Family, friends, bandmates, and barmates are mourning the loss of Louis Salgar.
Yesterday at approximately 3 p.m., the 31-year-old punk musician and bartender was found dead in his home at NE Eighth Court and 85th Street just east of Biscayne Boulevard.
He was shot and killed, according to the Miami Police Department.
UPDATE A stolen Honda Accord that may be Louis Salgar's car has been found in Palm Beach. And suspects are being pursued by police.
UPDATE #2 A suspect has finally been named in the murder of Louis Salgar.
UPDATE #3 A memorial benefit will be held at Churchill's Pub for Louis Salgar to benefit his family.

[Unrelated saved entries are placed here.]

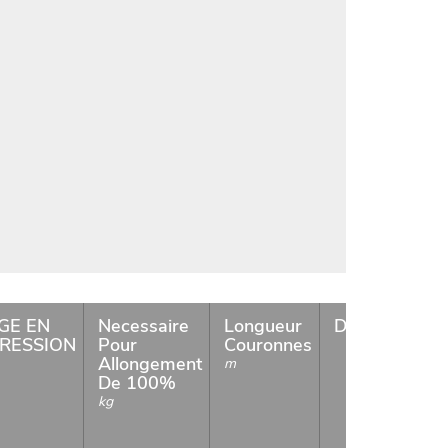
GE EN
Necessaire
Longueur
Disponibilite
RESSION
Pour
Couronnes
Allongement
m
De 100%
kg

See also: Secret Arms' Louis Salgar Talks Strange Noise
After neighbors heard gunshots and a roommate called police, MPD investigators arrived at 8551 NE Eighth Court to discover that Salgar had been murdered. But so far, no motive and no suspects have been revealed.
Meanwhile, in the wake of this tragedy, Louis' family and friends grieve, profoundly saddened by the utter senselessness of his death, yet gladdened to have known and loved him.
As a bartender, Salgar served as Gramps' head bartender before moving on to the Broken Shaker earlier this year.
In an Instagram message, his former Wynwood workplace bid him adieu: "Louis Salgar, rest in peace. We miss you already. You leave behind a family, a Lizzie [his girlfriend], and a group of friends and colleagues whose lives have been made more joyous, magical, musical, and savory because of you. Thank you."
As a musician, Louis was a member of many Miami punk and post-hardcore bands during the last decade. Most recently, he served as the guitar player for Secret Arms, a trio that played New Times' Crossfade Music Series and released a 12-track album produced by Capsule's Ryan Haft.
In response to Salgar's death, Secret Arms drummer and longtime friend Mike Rodriguez shared his grief, writing in a Facebook post: "For almost ten years, I have had the pleasure of knowing Louis Salgar. We have made music in multiple bands with each other since becoming friends, but more importantly we vigilantly set out to enrich one another's lives. We traded books, music, movies, laughs, and life experiences.
"He made the best cocktails and I was lucky enough to be one of his taste testers in the early days while he was perfecting his craft. His laugh was infectious. His purity of heart was incredible. He was never afraid to speak his mind. He was an awesome friend. I want justice."
And Tyler Bronis, a high-school friend and Secret Arms bassist, offered his own raw goodbye: "Fucking beyond devastated that I'll never hear you laugh again, hear a new one of your insane guitar riffs again, hear you say something incredibly hilarious yet incredibly offensive again, get drunk off your amazing cocktails and write booze-fueled music with you again... I could go on and on about how ridiculously awesome you were.
"The world lost the best fucking dude today. Thrash into eternity, my brother."